An Italian developer last week unveiled a plan to create a 10-acre amusement park in the heart of Venice, complete with gigantic Ferris wheel, roller coaster, bobbing boat rides, a log flume, a swinging galleon, and what look suspiciously like Polynesian thatched huts selling trinkets. The proposal is by no means assured, and must still be approved by local authorities. But nonetheless it answers the age-old question: No, nothing is sacred anymore.
The developer, Antonio Zamperla, has chosen as its site the ill-used San Biagio Island, a man-made spit of landfill that has long been exploited as a garbage dump. The builder said it will first clear the land and remediate the ecological damage before constructing the park. Among the attractions: re-enactments of the naval Battle of Lepanto, between the Turks and Venetians, in an artificial pond; Carnival-themed performances on an outdoor stage; interactive exhibits of the lagoon ecosystem; augmented-reality installations based on the city’s history; and a spinning, stand-up, half-pipe ride called a Disk’O, which is best enjoyed before you eat lunch.

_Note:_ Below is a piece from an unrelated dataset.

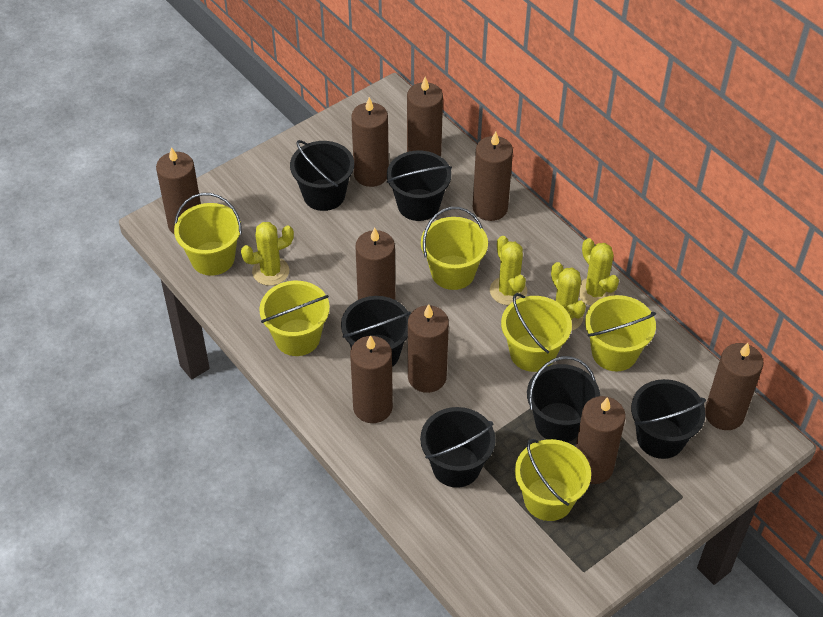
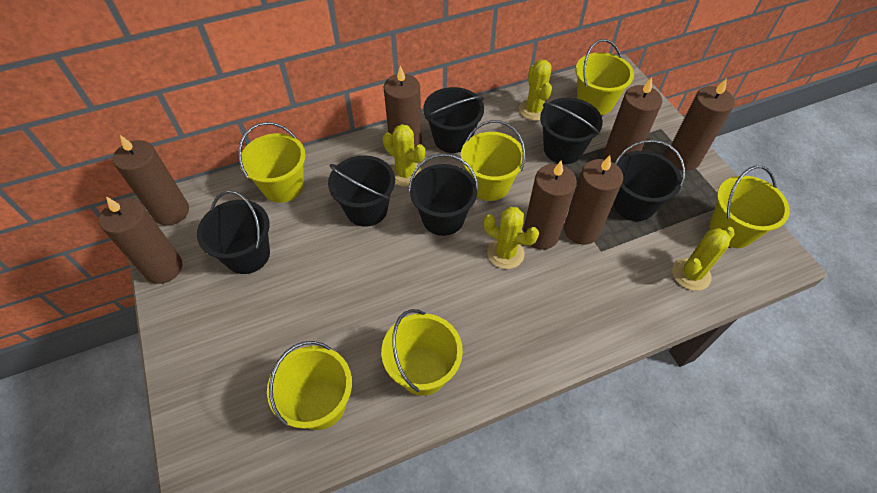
brown candle: [156,147,201,234] [350,335,393,423] [351,97,389,187] [355,227,395,300] [407,77,443,157] [408,304,449,393] [473,131,513,221] [576,396,626,484] [705,343,764,430] = 9 -> [99,197,182,284] [113,135,189,226] [384,66,422,148] [523,161,577,250] [564,155,623,245] [603,77,662,163] [667,78,735,171] = 7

Homely and noxious San Biagio Island, which sits on the western tip of Giudecca Island between the Giudecca Canal and the open lagoon, might seem an odd place for a project like this. But Zamperla has a history of building amusement parks in reclaimed areas, including a former nuclear power plant in Kalkar, Germany, and the once-derelict Luna Park in New York City’s Coney Island.
At this point the proposal has not gone beyond the design stage. Among the chief concerns voiced by opponents is that the attraction would increase Venetian tourism far beyond the city’s ability to cope, not to mention really long lines for the Disk’O.